◆ **Work to be completed**
Rename "Divine Liturgy" to "Holy Liturgy" and give the reflection on the Eucharist below again, from "The Church invites" up to and including "Ascension to Pentecost.".

The satisfaction of our desire for human connection is in sharing the life of God. ‘And this is eternal life,’ our Lord prays in the Gospel we read today at liturgy (John 17.1-11), ‘that they know you the only true God, and Jesus Christ whom you have sent.’ This knowledge is personal: the Father is in the Son, the Son is in the Father, and the Son is among his people and is glorified in us by having us brought into the intimacy of the Father’s bosom by the Son who was begotten of him. We eat the Son’s body and drink his blood; that this is the deepest human connection is a statement of judgment against the secularization of this communion into ideology. There is no flesh and no blood in an ideology. Values are not what we long for. As political theorists as diverse as Benedict Anderson, Bill Cavanaugh, and Gil Anidjar have shown, the secularization of the connectivity of the Eucharist into the political borders of the modern nation-state and the networks of global capitalism have been unsatisfying counterfeits, sometimes leading even to genocide. We in the Kyivan Church here in Chicago agree: last night, we had a concert in Millennium Park commemorating the eighty-fifth anniversary of the Holodomor, the Ukrainian genocide famine ostensibly based on class warfare but really about a kind of Stalinist retrogressive nationalism. At that concert, the speakers condemned genocide in all its forms, including against indigenous peoples in the United States and against Palestinians by the State of Israel. As the theologian Henri de Lubac suggests in Corpus Mysticum, the turning of the Eucharist into a kind of ideology of connection can turn into justifications for the state to render what it considers threats to the body politic killable. So too, perhaps the strongest statements that Marx makes in the first volume of Capital are against the ‘transubstantiation’ of objects into the fetishized magic of commodities that circulate in global markets as capital and necessitate global colonization, the turning of persons themselves into cogs in a market machine. The secularization of the Eucharist has bred modern tragedy. We are not made for such oppression.

The Church invites her people thus to rediscover the source of personal connection. It is not in ideology. It is instead in the offering of Jesus Christ for him to quite literally be in us, that we may be caught up in the life of the Triune God. Having partaken of the Eucharist, we are sent out from the Divine Liturgy on this anti-colonial mission, to expose the oppression wrought in the world by the secularization of Christian communion and to invite it to return to the God who forgives and draws us into the fullness of his life.

Today is the third of ten Mission Days in the Kyivan Church from Ascension to Pentecost.

◆ **Records shown**
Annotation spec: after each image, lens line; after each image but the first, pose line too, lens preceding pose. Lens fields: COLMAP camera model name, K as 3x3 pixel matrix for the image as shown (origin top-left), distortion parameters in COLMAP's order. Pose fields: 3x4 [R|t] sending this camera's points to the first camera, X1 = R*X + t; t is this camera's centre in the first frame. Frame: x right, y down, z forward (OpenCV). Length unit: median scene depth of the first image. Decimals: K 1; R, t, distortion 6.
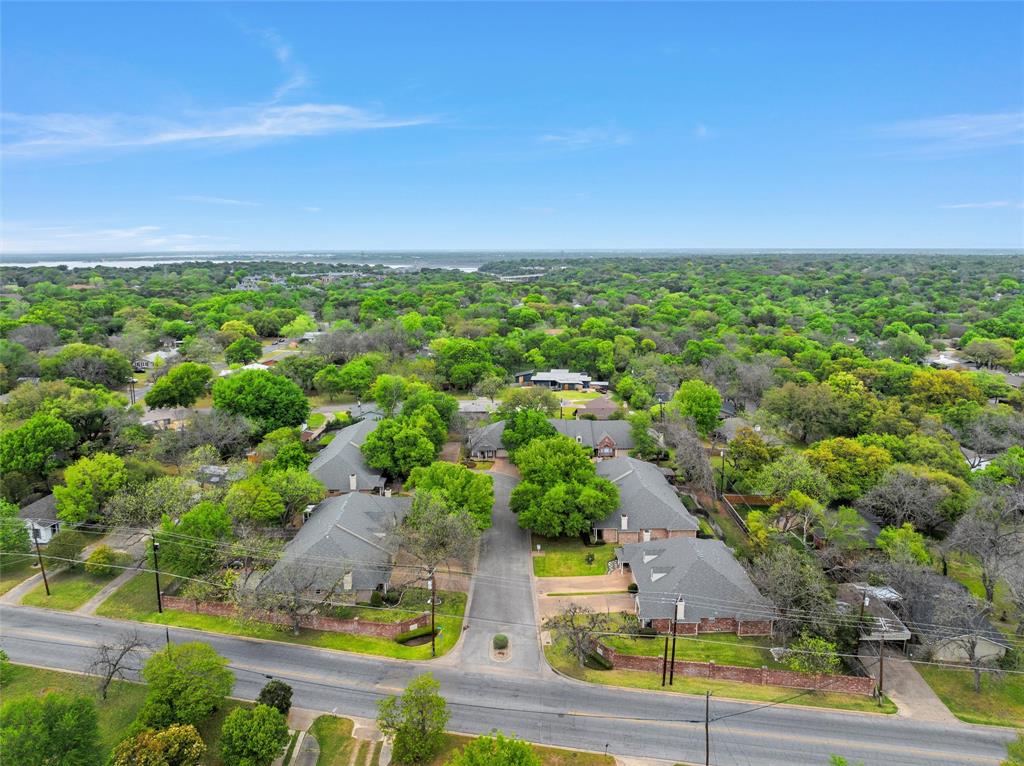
lens RADIAL K [[721.9, 0, 512.0], [0, 721.9, 383.0], [0, 0, 1]] dist [-0.029160, -0.000825]
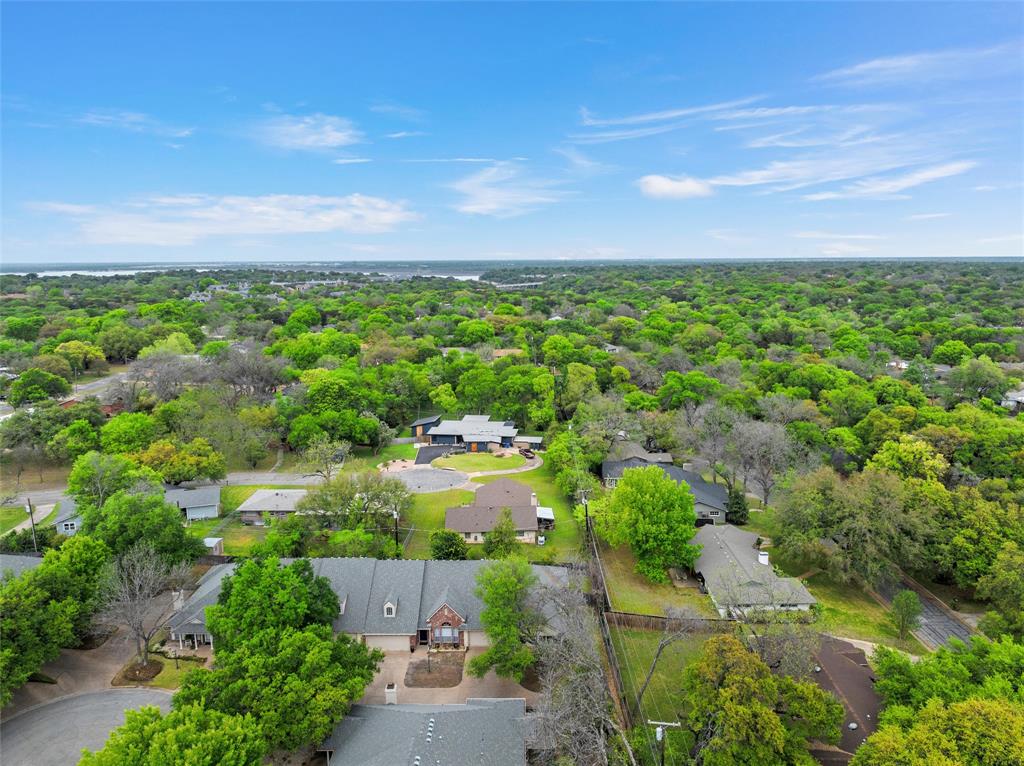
lens RADIAL K [[721.9, 0, 512.0], [0, 721.9, 383.0], [0, 0, 1]] dist [-0.029160, -0.000825]
pose [[0.999830, 0.000770, -0.018432, 0.052420], [-0.000997, 0.999924, -0.012276, -0.019460], [0.018421, 0.012293, 0.999755, 0.146734]]
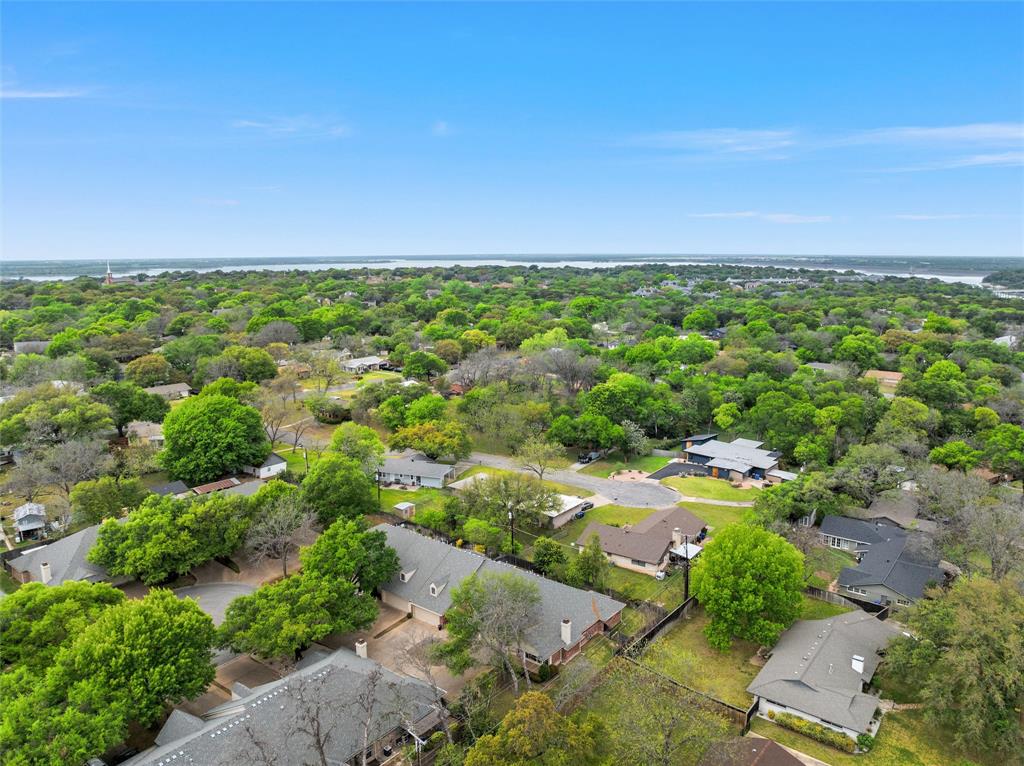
lens RADIAL K [[721.9, 0, 512.0], [0, 721.9, 383.0], [0, 0, 1]] dist [-0.029160, -0.000825]
pose [[0.784151, 0.111938, -0.610391, 0.135600], [-0.114203, 0.992828, 0.035359, -0.032421], [0.609971, 0.041982, 0.791311, 0.163436]]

◆ **Answer for this exercise**
The Church invites her people thus to rediscover the source of personal connection. It is not in ideology. It is instead in the offering of Jesus Christ for him to quite literally be in us, that we may be caught up in the life of the Triune God. Having partaken of the Eucharist, we are sent out from the Holy Liturgy on this anti-colonial mission, to expose the oppression wrought in the world by the secularization of Christian communion and to invite it to return to the God who forgives and draws us into the fullness of his life.

Today is the third of ten Mission Days in the Kyivan Church from Ascension to Pentecost.